NY judge says mail-in voting from fear of COVID-19 is unconstitutional

by ian

Ian Patrick, FISM News

 

According to a judge in New York, it is unconstitutional to count mail-in ballots before Election Day if those ballots were incentivized by fear of COVID-19.

Saratoga County Supreme Court Justice Dianne Freestone ruled on Friday that local boards of election should stop counting absentee ballots that have already been received.

In a 28-page ruling, Freestone said she took issue with the New York Legislature’s redefinition of absentee voting. After then-Governor Cuomo declared a state of emergency in March 2020 over the coronavirus pandemic, New York lawmakers amended an election law in light of fears of contracting COVID-19.

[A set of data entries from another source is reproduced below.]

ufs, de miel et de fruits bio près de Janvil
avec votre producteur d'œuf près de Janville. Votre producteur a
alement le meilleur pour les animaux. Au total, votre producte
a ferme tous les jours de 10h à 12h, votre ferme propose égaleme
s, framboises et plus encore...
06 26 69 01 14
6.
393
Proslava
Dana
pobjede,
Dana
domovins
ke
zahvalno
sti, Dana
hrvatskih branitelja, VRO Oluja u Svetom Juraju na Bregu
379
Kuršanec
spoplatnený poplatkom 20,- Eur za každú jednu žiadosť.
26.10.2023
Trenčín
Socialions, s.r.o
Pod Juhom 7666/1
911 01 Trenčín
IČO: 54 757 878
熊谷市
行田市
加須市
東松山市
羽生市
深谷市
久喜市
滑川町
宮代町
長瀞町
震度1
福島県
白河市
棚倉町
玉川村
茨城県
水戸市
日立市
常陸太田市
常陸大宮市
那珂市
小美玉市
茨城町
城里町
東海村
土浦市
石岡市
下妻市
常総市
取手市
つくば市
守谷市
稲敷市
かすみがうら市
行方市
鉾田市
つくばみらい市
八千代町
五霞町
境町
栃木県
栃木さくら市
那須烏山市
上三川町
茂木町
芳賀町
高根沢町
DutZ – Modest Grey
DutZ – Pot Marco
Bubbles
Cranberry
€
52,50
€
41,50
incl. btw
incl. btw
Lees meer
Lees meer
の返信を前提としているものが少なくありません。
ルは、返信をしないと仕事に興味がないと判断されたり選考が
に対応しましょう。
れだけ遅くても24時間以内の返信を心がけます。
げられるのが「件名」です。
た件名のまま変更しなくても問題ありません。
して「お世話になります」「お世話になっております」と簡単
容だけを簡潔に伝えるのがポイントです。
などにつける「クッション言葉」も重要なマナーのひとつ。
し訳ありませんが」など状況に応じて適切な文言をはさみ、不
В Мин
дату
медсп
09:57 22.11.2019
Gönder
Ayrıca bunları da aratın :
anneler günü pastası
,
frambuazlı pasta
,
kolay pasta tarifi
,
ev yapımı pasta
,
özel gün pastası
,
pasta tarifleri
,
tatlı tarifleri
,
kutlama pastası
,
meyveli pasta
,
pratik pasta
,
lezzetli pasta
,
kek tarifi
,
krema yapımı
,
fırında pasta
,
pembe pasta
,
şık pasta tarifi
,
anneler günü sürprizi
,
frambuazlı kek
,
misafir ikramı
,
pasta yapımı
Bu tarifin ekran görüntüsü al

The amendment essentially expanded the meaning of allowing absentee ballots for reasons due to “illness” to also include fear of contracting the Sars-CoV-2 virus.

At the beginning of 2022, even though this provision was set to expire, the New York Legislature extended the absentee ballot provision again citing the threat of COVID-19.

A group of Republican committees and chairpersons sued the legislature over this extension, arguing that it is unconstitutional. While that suit is still progressing through the legal system, the group of Republicans also “filed the instant action seeking … declaratory and injunctive relief” in regards to the absentee voting provisions.

In her ruling, Freestone sided with the Republicans on the matter.

Referencing Proposal 4, a ballot proposal in 2021 that would have granted “no-excuse absentee voting” but was struck down, Freestone said the Legislature’s decision went against “the express will of the People.”

“[T]he Legislature appears poised to continue the expanded absentee voting provisions of New York State Election Law § 8-400 forward ab infinito in an Orwellian perpetual state of health emergency and cloaked in the veneer of “voter enfranchisement,” Freestone said.

At one point in her decision, the judge stated that the New York Legislature exceeded its authority under the New York State Constitution.

The framers of the Constitution did not intend to grant (and did not grant) the Legislature carte blanche to enact legislation over absentee voting, nor did the People of the State of New York vote to permit same under Proposal 4. Notwithstanding, the Legislature through its amendment and expansion of the definition of “illness” under New York State Election Law § 8-400 effectively permits any qualified voter in the State of New York to vote absentee and has thus exceeded its authority under the NYS Constitution and unquestionably violates the “spirit” of absentee voting.

Freestone ordered election boards in New York to stop counting already received absentee ballots and instead “preserve” them, either until after Election Day or until the previous lawsuit filed by the same group of Republicans is resolved. The ballots already counted will not be invalidated.